Questions on the material:
• A. Please echo everything in the news item about the teacher activist from "iran-hrm – Hashem" down to "is very suspicious.", word for word.
• B. According to the news item about the teacher activist, in which city is the Ibn-Sina Psychiatric Hospital located?
------ Excerpt provided ------
Tuesday , 30 April 2024

Abducted by the authorities, teacher activist taken to Psychiatry Hospital

iran-hrm – Hashem Khastar, a teachers’ union leader who was abducted yesterday by members of the Ministry of Intelligence has been kept in custody while hospitalized at the Ibn-Sina Psychiatric Hospital in Mashhad, northeast Iran, according to his wife, Sedigheh Maleki.

“One of the nurses told me that Mr Khastar was admitted to one of the emergency rooms in the hospital and has been banned from any visits on the order of security officials,” Maleki said.
She emphasizes her husband was not ill and his transfer to this hospital is very suspicious.

Iranian authorities have ramped up their crackdown on education activists after two-days nationwide teachers’ strike.
Two teachers remained behind bars while an unknown number of teachers were summoned to Intelligence Ministry’s offices in Tehran, Qazvin, Bojnourd, Saqqez, Marivan, Kermanshah and Aligoudarz, and have been ordered to appear on October 20 in court.
------ Information provided ------
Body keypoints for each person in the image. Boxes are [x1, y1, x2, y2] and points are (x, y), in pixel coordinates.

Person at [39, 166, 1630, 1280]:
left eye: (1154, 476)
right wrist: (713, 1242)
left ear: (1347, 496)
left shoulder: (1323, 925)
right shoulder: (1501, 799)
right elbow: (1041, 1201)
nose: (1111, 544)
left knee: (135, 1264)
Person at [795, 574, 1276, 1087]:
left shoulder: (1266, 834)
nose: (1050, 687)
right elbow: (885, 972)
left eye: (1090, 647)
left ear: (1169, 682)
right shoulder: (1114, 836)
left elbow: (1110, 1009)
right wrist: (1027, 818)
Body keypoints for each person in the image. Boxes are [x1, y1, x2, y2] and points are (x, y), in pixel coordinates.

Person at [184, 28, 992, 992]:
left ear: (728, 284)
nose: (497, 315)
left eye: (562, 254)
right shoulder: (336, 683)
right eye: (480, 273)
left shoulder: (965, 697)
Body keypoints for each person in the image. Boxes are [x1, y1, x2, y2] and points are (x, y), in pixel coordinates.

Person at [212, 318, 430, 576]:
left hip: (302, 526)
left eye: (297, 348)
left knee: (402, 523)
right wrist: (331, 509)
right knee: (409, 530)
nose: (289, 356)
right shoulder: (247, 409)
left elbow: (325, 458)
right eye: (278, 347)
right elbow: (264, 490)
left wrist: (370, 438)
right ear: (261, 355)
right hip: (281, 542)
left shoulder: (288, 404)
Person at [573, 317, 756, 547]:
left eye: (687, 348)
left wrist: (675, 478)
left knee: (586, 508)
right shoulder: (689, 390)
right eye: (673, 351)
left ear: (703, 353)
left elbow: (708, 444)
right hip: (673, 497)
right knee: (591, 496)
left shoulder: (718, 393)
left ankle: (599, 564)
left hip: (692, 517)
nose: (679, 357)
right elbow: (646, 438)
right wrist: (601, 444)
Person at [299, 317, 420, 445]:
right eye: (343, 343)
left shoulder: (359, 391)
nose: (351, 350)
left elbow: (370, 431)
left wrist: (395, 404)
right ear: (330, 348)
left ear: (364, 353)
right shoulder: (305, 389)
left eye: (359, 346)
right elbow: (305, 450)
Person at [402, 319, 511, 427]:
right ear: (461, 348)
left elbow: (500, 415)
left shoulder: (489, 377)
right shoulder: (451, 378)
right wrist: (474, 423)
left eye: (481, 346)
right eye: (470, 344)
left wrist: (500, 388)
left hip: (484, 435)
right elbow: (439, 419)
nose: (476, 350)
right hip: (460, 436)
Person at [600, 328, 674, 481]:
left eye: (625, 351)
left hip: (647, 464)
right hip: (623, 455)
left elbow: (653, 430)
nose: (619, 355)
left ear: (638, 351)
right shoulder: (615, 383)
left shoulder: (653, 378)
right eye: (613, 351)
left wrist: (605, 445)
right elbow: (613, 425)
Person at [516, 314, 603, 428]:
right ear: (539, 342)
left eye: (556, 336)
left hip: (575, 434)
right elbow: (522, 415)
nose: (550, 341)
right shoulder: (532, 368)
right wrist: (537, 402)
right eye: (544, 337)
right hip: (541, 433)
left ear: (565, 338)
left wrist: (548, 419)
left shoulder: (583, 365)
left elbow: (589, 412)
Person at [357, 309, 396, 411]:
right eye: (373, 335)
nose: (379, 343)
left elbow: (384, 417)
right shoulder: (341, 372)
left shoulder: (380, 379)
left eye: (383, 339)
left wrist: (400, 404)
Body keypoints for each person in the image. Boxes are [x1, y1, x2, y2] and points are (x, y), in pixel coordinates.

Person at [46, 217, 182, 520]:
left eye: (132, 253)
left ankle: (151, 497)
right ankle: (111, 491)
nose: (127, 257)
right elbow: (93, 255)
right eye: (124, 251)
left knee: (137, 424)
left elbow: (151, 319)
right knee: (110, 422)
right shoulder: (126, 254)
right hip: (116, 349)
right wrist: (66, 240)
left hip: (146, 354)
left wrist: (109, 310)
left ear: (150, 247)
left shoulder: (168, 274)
------
Expected outputs:
• A.
iran-hrm – Hashem Khastar, a teachers’ union leader who was abducted yesterday by members of the Ministry of Intelligence has been kept in custody while hospitalized at the Ibn-Sina Psychiatric Hospital in Mashhad, northeast Iran, according to his wife, Sedigheh Maleki.

“One of the nurses told me that Mr Khastar was admitted to one of the emergency rooms in the hospital and has been banned from any visits on the order of security officials,” Maleki said.
She emphasizes her husband was not ill and his transfer to this hospital is very suspicious.

• B. Mashhad, in northeast Iran.